The past few months have been rough and I haven't really touched my cameras since about October which was when I shot a wedding, my last 'big' shoot. 

I downloaded all photos from both camera & CF cards onto my computer yesterday using my CF card, and put the cards back in my camera just a few minutes ago. I have a shoot today out-of-state and am preparing, and turned on the display to format them and on the first card the photos were gone.

I did not format the card and as far as I know did not delete them somehow while on the computer. 
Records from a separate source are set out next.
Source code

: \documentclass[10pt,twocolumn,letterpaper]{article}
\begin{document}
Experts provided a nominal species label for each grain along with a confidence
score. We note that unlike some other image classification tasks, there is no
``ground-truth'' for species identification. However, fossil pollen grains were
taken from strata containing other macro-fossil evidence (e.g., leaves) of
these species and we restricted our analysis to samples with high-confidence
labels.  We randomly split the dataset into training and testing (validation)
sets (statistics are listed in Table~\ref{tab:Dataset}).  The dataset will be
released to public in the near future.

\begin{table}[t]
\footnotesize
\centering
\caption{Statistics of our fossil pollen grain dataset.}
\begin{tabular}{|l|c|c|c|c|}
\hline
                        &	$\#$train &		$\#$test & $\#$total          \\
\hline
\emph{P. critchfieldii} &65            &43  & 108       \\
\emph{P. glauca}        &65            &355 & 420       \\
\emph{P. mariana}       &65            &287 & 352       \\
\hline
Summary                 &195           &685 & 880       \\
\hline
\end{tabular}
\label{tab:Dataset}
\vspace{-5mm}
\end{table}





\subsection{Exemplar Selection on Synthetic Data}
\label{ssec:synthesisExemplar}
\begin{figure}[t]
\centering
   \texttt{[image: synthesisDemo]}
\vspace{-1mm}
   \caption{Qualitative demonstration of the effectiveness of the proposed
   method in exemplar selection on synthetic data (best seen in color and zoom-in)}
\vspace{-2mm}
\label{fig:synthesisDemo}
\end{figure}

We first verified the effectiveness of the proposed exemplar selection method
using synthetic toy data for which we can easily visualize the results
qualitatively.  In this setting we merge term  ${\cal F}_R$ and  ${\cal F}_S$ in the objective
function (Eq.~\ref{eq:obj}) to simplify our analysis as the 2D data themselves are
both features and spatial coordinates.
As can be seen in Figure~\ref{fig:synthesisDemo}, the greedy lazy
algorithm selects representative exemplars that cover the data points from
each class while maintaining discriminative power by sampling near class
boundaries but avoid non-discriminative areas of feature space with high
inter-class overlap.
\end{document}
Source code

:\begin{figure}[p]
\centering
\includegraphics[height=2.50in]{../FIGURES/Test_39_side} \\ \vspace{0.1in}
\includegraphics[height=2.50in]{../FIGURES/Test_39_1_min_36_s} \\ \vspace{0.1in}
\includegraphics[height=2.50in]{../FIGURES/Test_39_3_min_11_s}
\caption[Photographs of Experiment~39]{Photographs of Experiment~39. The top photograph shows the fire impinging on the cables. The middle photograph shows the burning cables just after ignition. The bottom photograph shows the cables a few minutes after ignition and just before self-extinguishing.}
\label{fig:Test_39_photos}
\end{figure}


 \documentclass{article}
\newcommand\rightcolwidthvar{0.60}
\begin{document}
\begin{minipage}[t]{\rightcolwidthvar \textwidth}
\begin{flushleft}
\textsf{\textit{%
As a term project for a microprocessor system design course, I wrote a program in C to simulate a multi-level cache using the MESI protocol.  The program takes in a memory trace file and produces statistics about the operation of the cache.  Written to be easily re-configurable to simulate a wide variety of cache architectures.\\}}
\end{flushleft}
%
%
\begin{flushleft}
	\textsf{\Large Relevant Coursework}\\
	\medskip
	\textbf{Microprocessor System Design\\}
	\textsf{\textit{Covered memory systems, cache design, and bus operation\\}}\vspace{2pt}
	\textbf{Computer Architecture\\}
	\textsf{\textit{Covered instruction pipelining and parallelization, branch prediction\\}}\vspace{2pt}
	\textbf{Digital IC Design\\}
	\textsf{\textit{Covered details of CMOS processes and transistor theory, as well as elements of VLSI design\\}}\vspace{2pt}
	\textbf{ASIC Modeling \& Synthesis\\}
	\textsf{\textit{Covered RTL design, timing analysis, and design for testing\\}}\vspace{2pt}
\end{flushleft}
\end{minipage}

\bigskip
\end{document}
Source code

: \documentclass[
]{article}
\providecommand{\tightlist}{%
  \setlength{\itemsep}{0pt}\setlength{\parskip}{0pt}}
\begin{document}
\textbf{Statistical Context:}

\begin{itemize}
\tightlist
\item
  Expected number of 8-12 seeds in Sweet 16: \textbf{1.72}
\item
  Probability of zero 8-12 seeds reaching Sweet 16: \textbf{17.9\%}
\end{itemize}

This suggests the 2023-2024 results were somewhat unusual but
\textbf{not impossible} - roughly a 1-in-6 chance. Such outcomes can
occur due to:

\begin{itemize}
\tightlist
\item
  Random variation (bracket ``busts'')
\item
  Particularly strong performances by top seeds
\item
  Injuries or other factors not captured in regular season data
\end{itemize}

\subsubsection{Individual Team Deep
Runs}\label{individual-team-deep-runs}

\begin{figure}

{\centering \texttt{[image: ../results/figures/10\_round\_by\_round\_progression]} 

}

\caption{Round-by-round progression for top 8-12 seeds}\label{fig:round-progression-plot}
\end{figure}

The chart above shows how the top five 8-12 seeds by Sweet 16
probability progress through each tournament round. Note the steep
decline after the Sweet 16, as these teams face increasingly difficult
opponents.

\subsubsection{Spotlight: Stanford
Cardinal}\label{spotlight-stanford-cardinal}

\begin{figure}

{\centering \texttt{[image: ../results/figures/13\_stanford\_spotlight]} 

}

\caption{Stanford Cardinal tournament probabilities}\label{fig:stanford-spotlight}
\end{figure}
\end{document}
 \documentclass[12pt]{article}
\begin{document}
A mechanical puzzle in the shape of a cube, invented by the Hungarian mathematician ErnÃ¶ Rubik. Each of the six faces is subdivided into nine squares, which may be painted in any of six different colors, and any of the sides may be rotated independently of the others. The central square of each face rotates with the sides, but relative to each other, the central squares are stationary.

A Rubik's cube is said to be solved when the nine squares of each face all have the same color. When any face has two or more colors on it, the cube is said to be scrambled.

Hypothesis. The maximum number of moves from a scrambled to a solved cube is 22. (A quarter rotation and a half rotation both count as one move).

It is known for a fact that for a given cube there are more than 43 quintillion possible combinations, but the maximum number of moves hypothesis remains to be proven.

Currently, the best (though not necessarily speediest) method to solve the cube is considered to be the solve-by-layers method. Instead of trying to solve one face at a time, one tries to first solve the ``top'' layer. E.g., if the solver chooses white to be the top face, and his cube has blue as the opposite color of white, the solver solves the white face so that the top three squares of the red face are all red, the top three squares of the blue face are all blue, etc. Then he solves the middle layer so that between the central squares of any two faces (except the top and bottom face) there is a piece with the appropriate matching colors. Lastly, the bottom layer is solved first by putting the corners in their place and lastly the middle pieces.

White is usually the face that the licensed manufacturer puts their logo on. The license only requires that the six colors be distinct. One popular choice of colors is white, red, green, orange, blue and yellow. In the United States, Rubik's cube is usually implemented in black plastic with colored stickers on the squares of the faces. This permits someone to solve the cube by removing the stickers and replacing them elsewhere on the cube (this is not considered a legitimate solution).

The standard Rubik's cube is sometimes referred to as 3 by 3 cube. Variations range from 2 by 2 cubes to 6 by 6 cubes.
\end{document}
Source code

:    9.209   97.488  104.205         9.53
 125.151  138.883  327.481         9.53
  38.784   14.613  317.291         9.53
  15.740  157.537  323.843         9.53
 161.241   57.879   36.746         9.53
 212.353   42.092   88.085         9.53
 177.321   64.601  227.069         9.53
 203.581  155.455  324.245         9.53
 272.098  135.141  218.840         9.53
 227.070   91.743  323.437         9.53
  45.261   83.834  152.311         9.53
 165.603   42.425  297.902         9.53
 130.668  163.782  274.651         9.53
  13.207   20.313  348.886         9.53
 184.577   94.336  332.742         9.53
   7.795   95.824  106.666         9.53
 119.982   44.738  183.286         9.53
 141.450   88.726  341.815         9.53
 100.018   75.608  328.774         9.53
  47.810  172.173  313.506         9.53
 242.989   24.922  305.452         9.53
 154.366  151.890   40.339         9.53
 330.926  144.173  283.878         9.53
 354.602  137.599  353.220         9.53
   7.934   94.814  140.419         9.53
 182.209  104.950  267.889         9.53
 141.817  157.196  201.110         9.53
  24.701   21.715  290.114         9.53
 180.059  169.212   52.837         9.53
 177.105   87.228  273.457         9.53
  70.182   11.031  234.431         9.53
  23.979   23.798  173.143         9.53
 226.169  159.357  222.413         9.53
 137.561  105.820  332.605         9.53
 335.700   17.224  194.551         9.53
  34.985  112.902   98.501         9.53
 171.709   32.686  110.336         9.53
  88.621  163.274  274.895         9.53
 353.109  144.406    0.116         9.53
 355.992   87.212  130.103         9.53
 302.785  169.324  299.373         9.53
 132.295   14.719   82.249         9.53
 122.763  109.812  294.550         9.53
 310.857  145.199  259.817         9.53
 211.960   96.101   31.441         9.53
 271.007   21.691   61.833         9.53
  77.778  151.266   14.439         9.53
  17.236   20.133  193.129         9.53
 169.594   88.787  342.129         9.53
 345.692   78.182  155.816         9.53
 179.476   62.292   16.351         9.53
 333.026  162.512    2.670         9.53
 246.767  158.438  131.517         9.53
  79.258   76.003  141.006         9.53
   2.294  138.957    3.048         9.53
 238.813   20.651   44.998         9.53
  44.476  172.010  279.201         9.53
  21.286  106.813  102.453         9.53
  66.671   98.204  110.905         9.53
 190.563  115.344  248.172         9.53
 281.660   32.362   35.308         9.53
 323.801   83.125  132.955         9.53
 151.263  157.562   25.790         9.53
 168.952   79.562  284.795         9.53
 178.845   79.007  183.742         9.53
Is this a sign that I need to buy a new CF? I am now terrified that I will go out and shoot today and when I go to download THOSE photos, the same could happen before I have the chance to back them up.


----------



## MTVision (Apr 28, 2012)

To be on the safe side - don't use that card. Maybe buy another one if you can. I don't know what that means but I wouldn't want to take a chance that the card is bad.


----------



## WesternGuy (Apr 29, 2012)

Just a thought FWIW.  When you _downloaded_ from the card to the computer, how did you do it?.  Did you _copy _the files from the card to the computer, or did you _move _them.  If you moved them, then maybe that is why they do not appear on the card any longer - don't know really - just putting out some possibilities.  Have you tried recovery software with the card to see if the images are still there - somewhere?  Regardless, I would definitely purchase another card or two - I always have a back up or two.  
_________________
WesternGuy


----------



## deannamb (Apr 29, 2012)

I purchased a new card yesterday just to be safe.


----------